━━━━━ Passage source ━━━━━

En outre, si l'ordonnance de référé constatant l'acquisition de la clause résolutoire n'a pas au principal l'autorité de la chose jugée et ne s'impose donc pas, en principe et sous réserve de ce qui vient d'être exposé, au juge saisi au fond aux mêmes fins, elle s'impose, en revanche, lorsqu'elle est définitive, au juge du fond statuant dans une instance ayant un objet distinct :
— « si l'ordonnance de référé constatant l'acquisition d'une clause résolutoire n'a pas au principal l'autorité de la chose jugée et ne s'impose pas au juge saisi au fond aux mêmes fins, la cour d'appel, statuant dans une instance ayant un objet distinct, à savoir l'opposabilité au bailleur de la cession du fonds intervenue postérieurement à l'ordonnance du 29 avril 1985 ayant constaté l'acquisition de la clause résolutoire, a exactement décidé que cette ordonnance étant devenue définitive, la société preneuse était sans droit au bail » (Cass. 3e civ., 9 janv. 1991, no 89-13.790, Bull. civ. III, no 15, Rev. loyers 1991, p. 248, note Vaissette) ;
— « mais attendu que si l'ordonnance de référé constatant l'acquisition d'une clause résolutoire n'a pas au principal l'autorité de la chose jugée et ne s'impose pas au juge saisi au fond aux mêmes fins, la cour d'appel, statuant dans une instance ayant un objet distinct, à savoir la validité de la demande de renouvellement du bail formé le 7 janvier 1999 par les preneurs postérieurement à l'ordonnance du 29 juillet 1997 ayant suspendu les effets de la clause résolutoire et qui a relevé que l'échéance du 15 septembre 1997 fixée par cette ordonnance n'avait pas été honorée par les preneurs, de sorte que la clause résolutoire était réputée acquise à cette date, en a exactement déduit, sans être tenue de procéder à une recherche que ses constatations rendait inopérante, que l'ordonnance de référé, signifiée le 29 juillet 1997, étant devenue irrévocable, les preneurs ne pouvaient valablement solliciter le renouvellement du bail ». (Cass. 3e civ., 25 févr. 2004, no 02-12.021, Bull. civ. III, no 39).
c) L'impossibilité pour le juge de suspendre d'office les effets de la clause résolutoire
Le juge ne peut faire application d'office des dispositions de l'article L. 145-41 du Code de commerce, le locataire devant impérativement solliciter des délais et la suspension des effets de la clause résolutoire :
— « La locataire n'ayant pas, dans le mois du commandement visant la clause résolutoire, réglé les loyers dont elle était débitrice et aucun délai de paiement n'ayant été sollicité, c'est à bon droit que les juges du fond déclarent le bail résilié, bien que la locataire se soit acquittée des loyers arriérés, les dispositions de l'article 25, alinéa 2 du décret du 30 septembre 1953 supposant une demande de délai présentée dans les formes prévues à l'article 1244 du Code civil » (Cass. 3e civ., 16 juill. 1975, no 74-13.221, Bull. civ. III, no 253, Rev. loyers 1975, p. 439) ;
— « il appartenait aux preneurs, s'ils désiraient obtenir le bénéfice des dispositions de l'article 25 du décret du 30 septembre 1953 et de l'article 1244 du Code civil (C. civ., art. 1342-4, nouv.), d'en faire la demande.

━━━━━

Présentation:
Répondez aux questions suivantes à partir du passage sur la clause résolutoire.
1. D'après l'arrêt de la Cour de cassation du 9 janvier 1991, quel était l'objet distinct de l'instance dont la cour d'appel était saisie ?
2. Quelle échéance fixée par l'ordonnance du 29 juillet 1997 les preneurs n'avaient-ils pas honorée ?
3. Puisque le juge ne peut appliquer d'office l'article L. 145-41 du Code de commerce, que doit impérativement solliciter le locataire ?

━━━━━ Entrées répertoriées ━━━━━

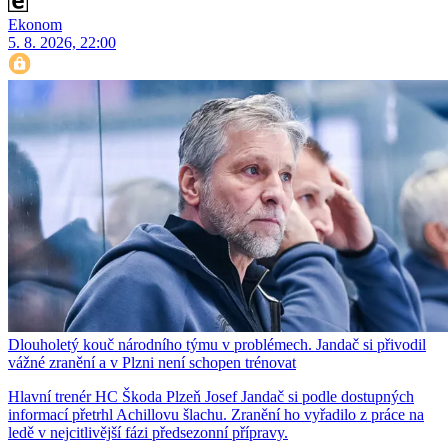
Ekonom
5. 8. 2026, 22:00
Dlouholetý kouč národního týmu v problémech. Jandač si přivodil
vážné zranění a v Plzni není schopen trénovat
Hlavní trenér HC Škoda Plzeň Josef Jandač si podle dostupných
informací přetrhl Achillovu šlachu. Zranění ho vyřadilo z práce na
ledě v nejcitlivější fázi předsezonní přípravy.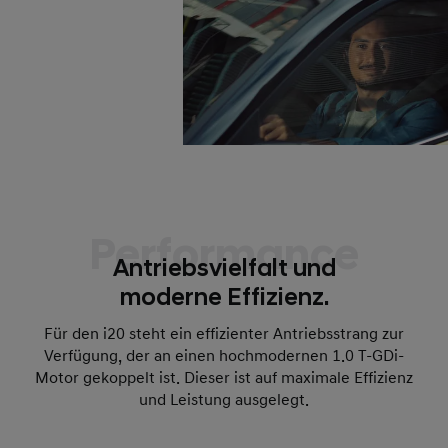
Performance
Antriebsvielfalt und
moderne Effizienz.
Für den i20 steht ein effizienter Antriebsstrang zur
Verfügung, der an einen hochmodernen 1.0 T-GDi-
Motor gekoppelt ist. Dieser ist auf maximale Effizienz
und Leistung ausgelegt.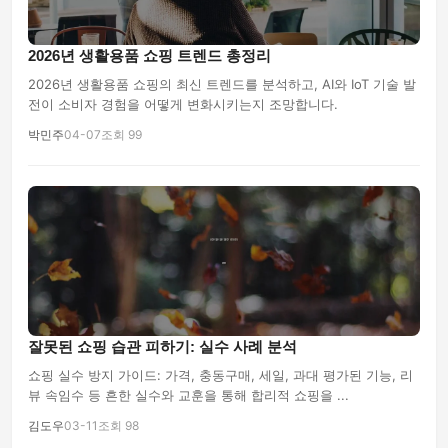
2026년 생활용품 쇼핑 트렌드 총정리
2026년 생활용품 쇼핑의 최신 트렌드를 분석하고, AI와 IoT 기술 발
전이 소비자 경험을 어떻게 변화시키는지 조망합니다.
박민주
04-07
조회 99
잘못된 쇼핑 습관 피하기: 실수 사례 분석
쇼핑 실수 방지 가이드: 가격, 충동구매, 세일, 과대 평가된 기능, 리
뷰 속임수 등 흔한 실수와 교훈을 통해 합리적 쇼핑을 ...
김도우
03-11
조회 98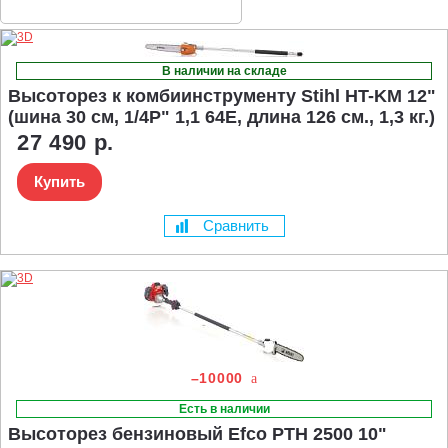
В наличии на складе
Высоторез к комбиинструменту Stihl HT-KM 12"
(шина 30 см, 1/4P" 1,1 64E, длина 126 см., 1,3 кг.)
27 490 р.
Купить
Сравнить
–10000
Есть в наличии
Высоторез бензиновый Efco PTH 2500 10"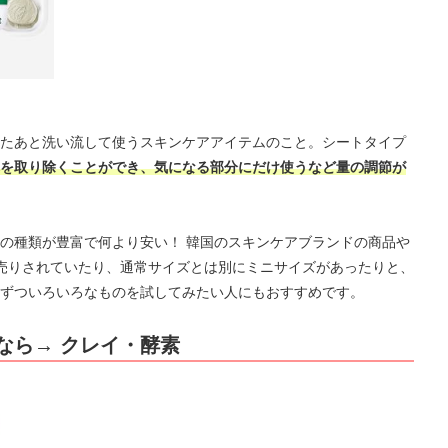
たあと洗い流して使うスキンケアアイテムのこと。シートタイプ
を取り除くことができ、気になる部分にだけ使うなど量の調節が
の種類が豊富で何より安い！ 韓国のスキンケアブランドの商品や
売りされていたり、通常サイズとは別にミニサイズがあったりと、
ずついろいろなものを試してみたい人にもおすすめです。
なら→ クレイ・酵素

━━━━━

Résultat obtenu:
1. L'opposabilité au bailleur de la cession du fonds intervenue postérieurement à l'ordonnance du 29 avril 1985 ayant constaté l'acquisition de la clause résolutoire.
2. L'échéance du 15 septembre 1997.
3. Des délais et la suspension des effets de la clause résolutoire.